──────── Supplied material ────────
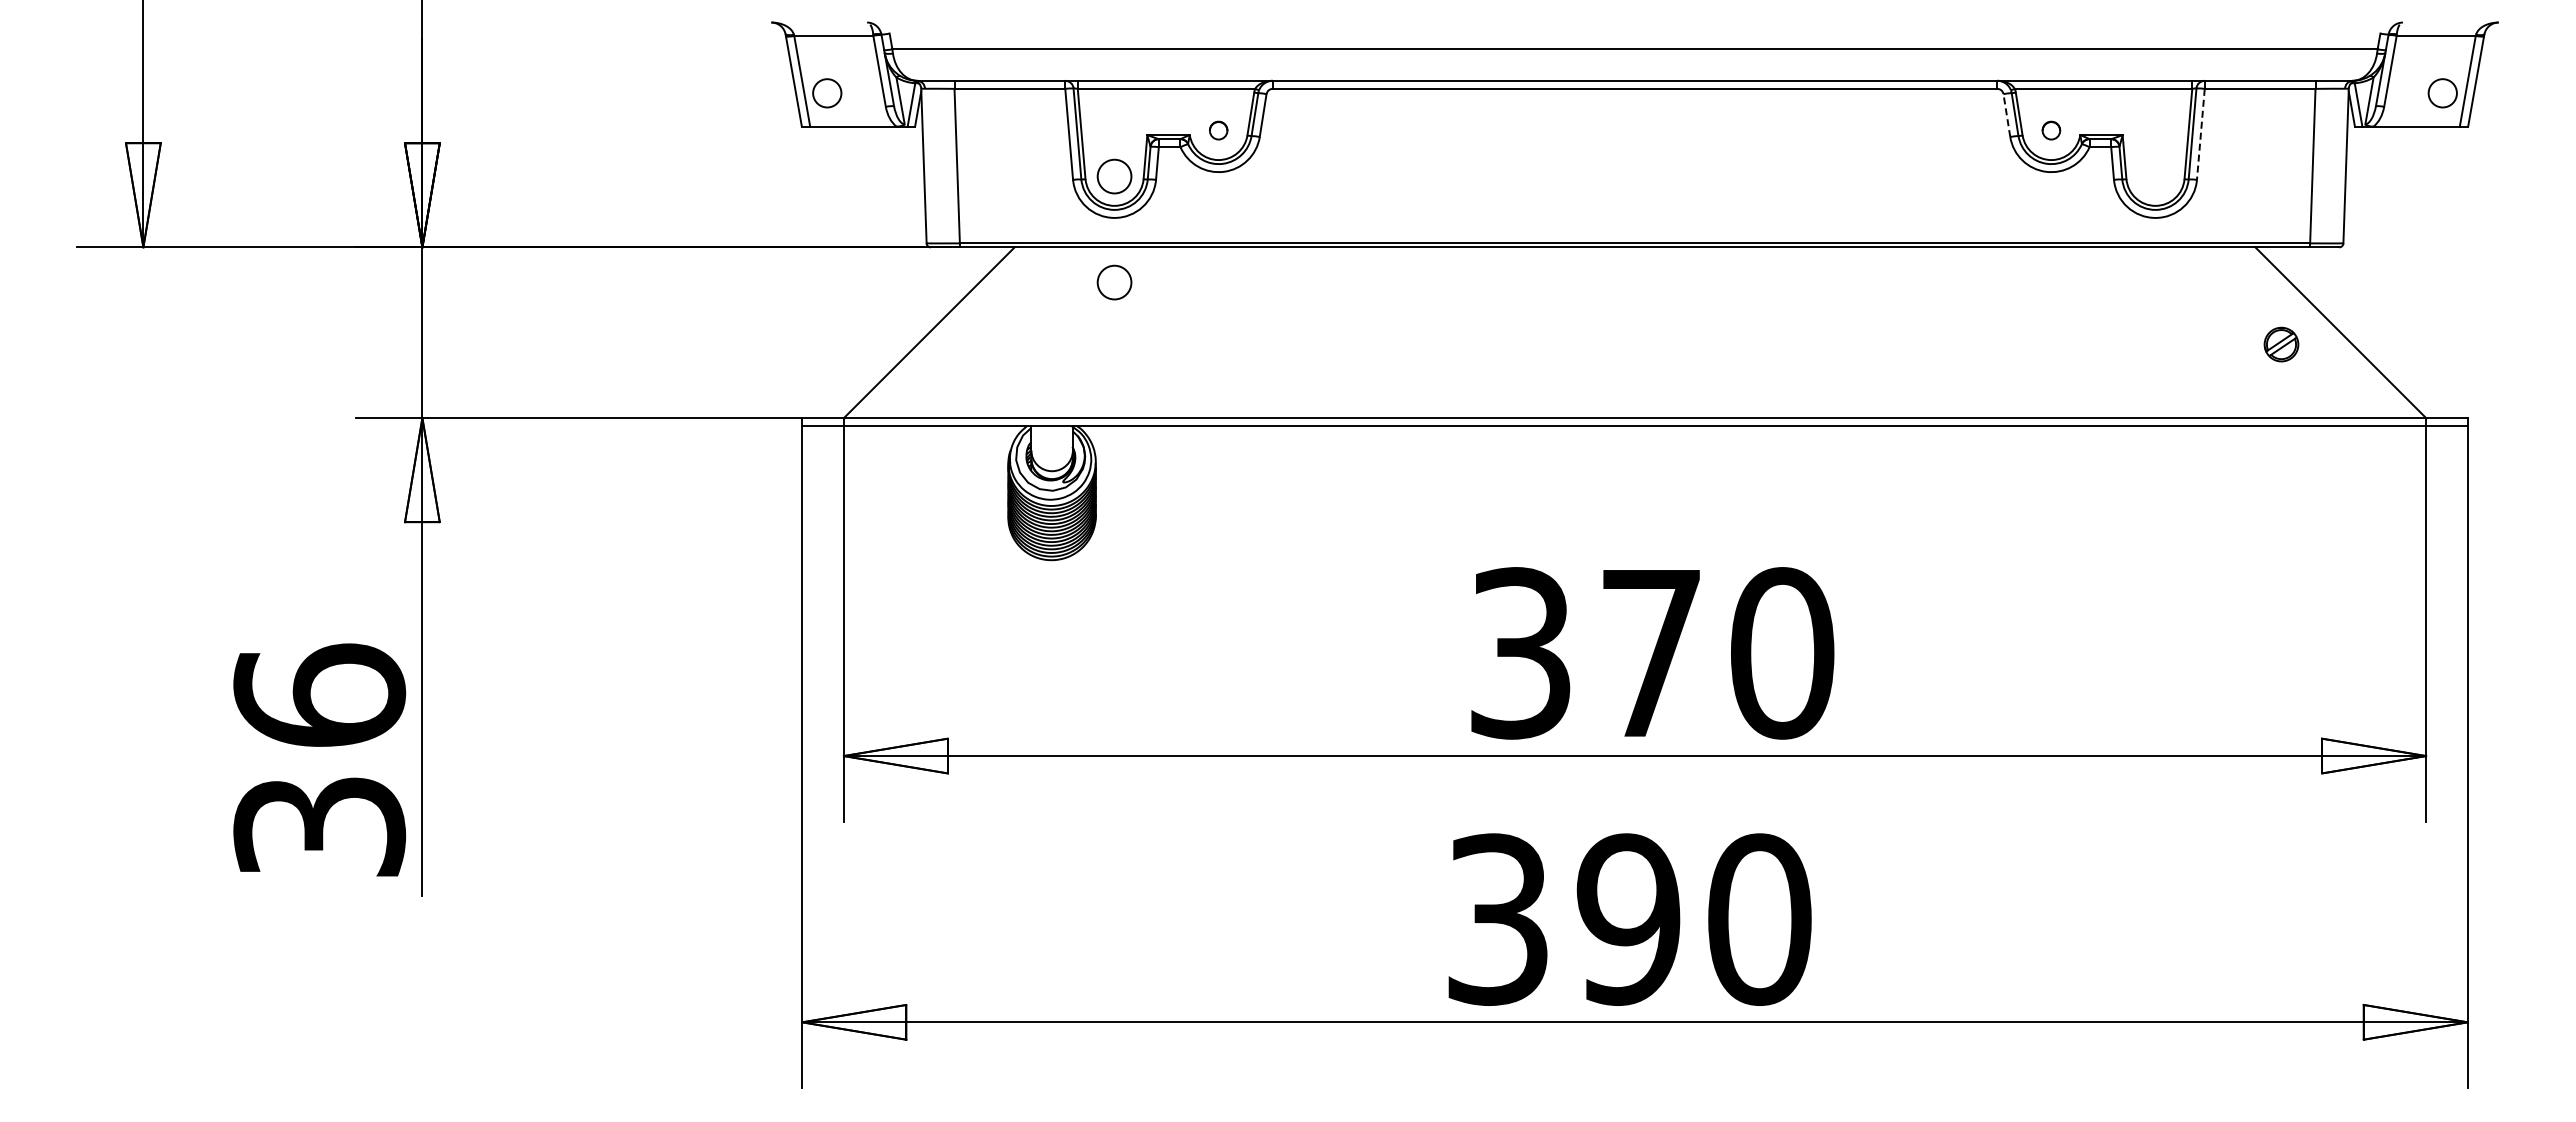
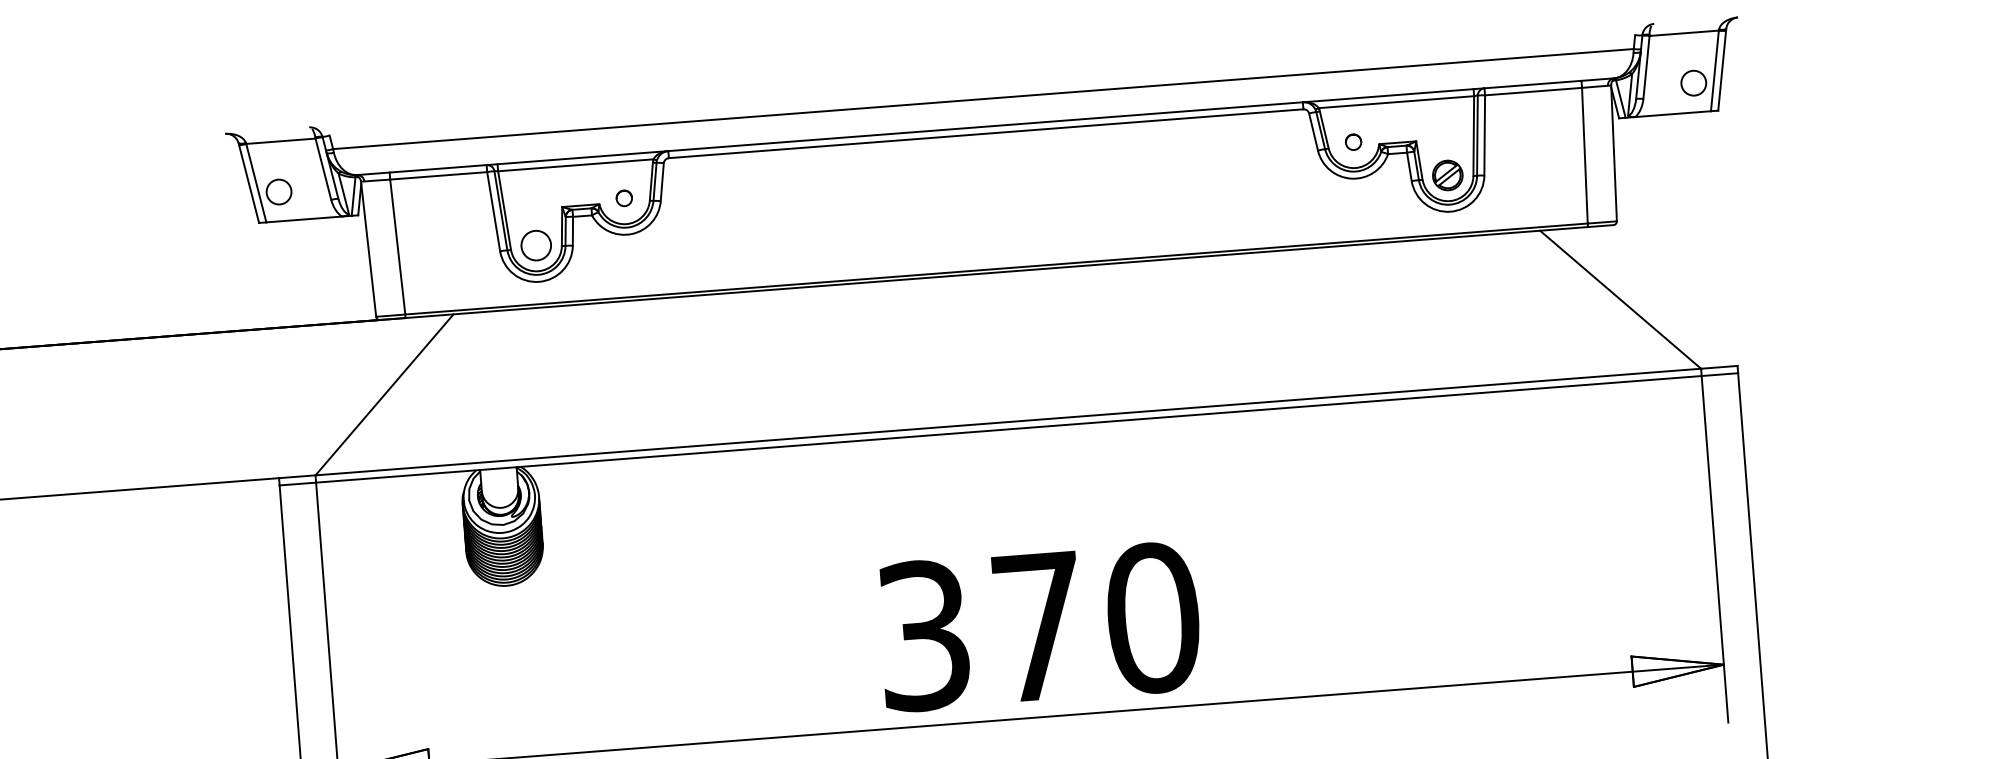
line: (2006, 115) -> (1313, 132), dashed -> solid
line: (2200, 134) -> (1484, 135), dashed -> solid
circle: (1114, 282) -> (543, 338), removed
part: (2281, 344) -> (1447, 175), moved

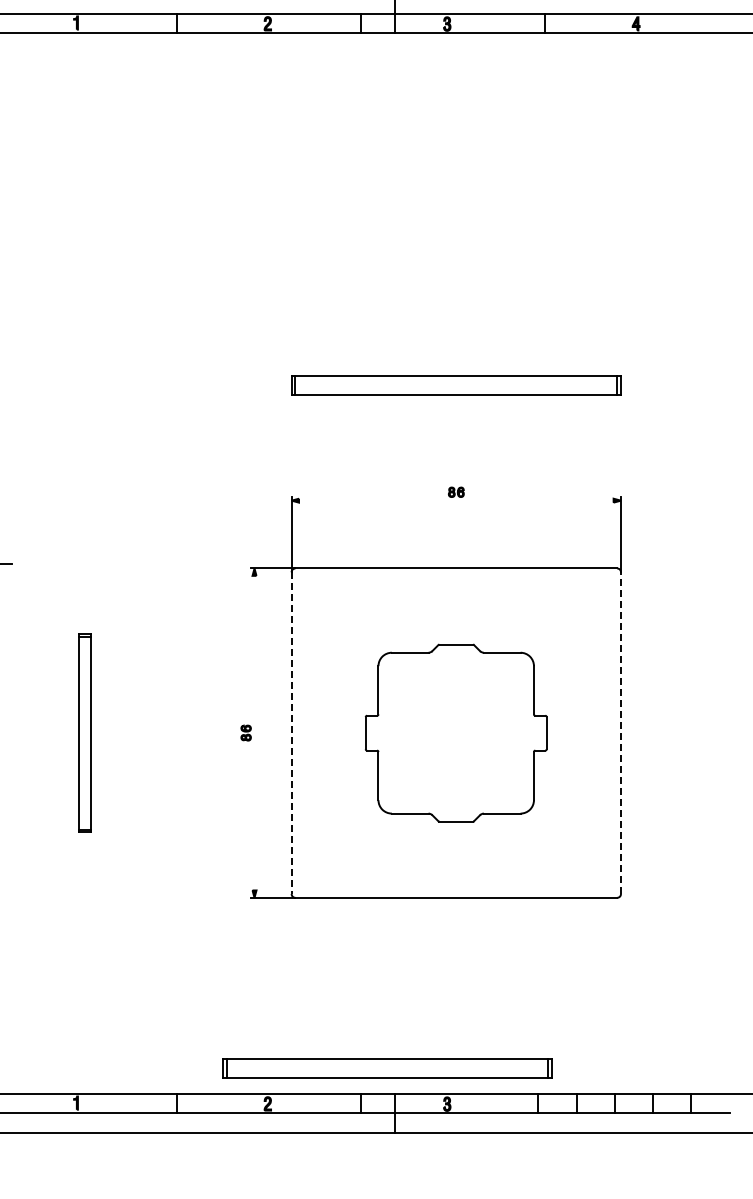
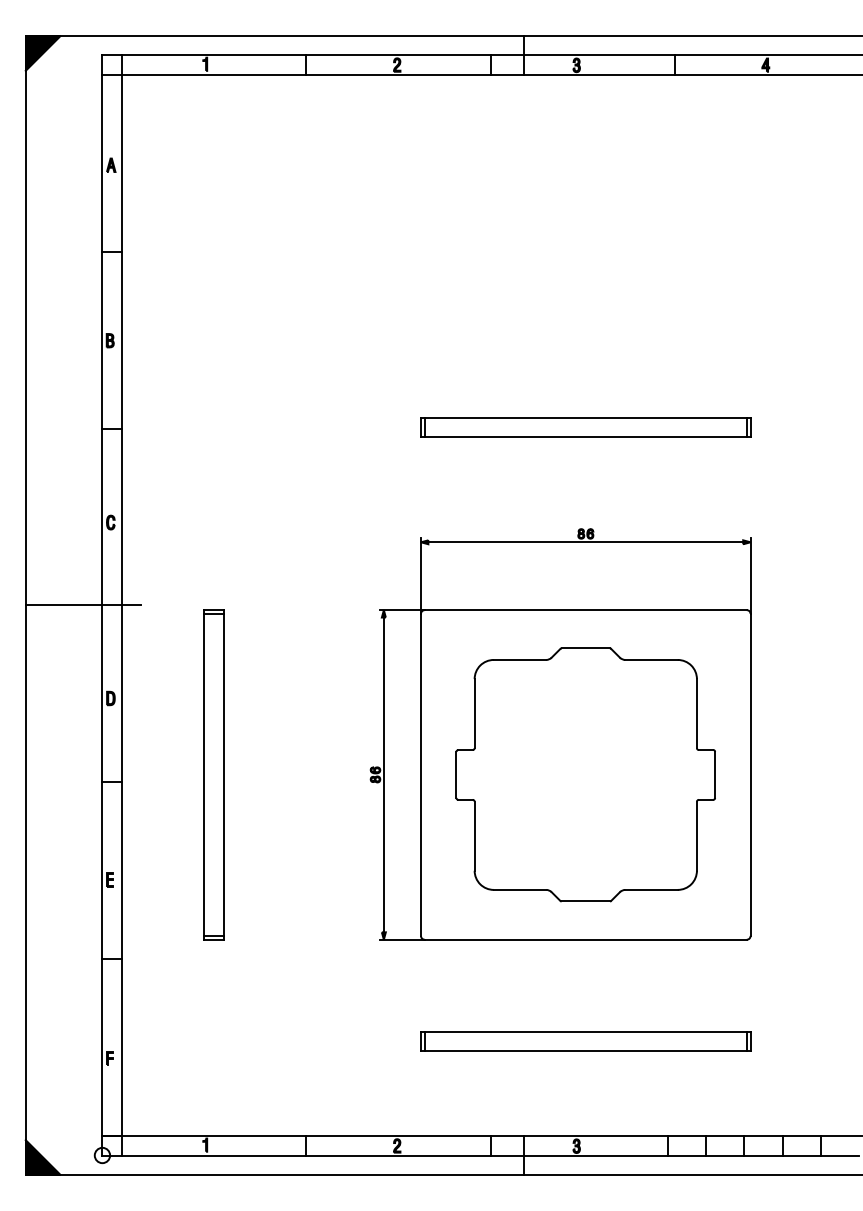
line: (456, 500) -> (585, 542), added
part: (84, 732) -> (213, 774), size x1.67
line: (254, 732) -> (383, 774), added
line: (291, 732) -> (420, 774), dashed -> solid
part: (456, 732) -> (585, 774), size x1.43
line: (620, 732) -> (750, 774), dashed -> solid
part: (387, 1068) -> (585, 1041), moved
────────
> _Request_: Write out again every line above exactly as given; the pictures do not belong in the copy.

> _Problem solution_:
line: (2006, 115) -> (1313, 132), dashed -> solid
line: (2200, 134) -> (1484, 135), dashed -> solid
circle: (1114, 282) -> (543, 338), removed
part: (2281, 344) -> (1447, 175), moved

line: (456, 500) -> (585, 542), added
part: (84, 732) -> (213, 774), size x1.67
line: (254, 732) -> (383, 774), added
line: (291, 732) -> (420, 774), dashed -> solid
part: (456, 732) -> (585, 774), size x1.43
line: (620, 732) -> (750, 774), dashed -> solid
part: (387, 1068) -> (585, 1041), moved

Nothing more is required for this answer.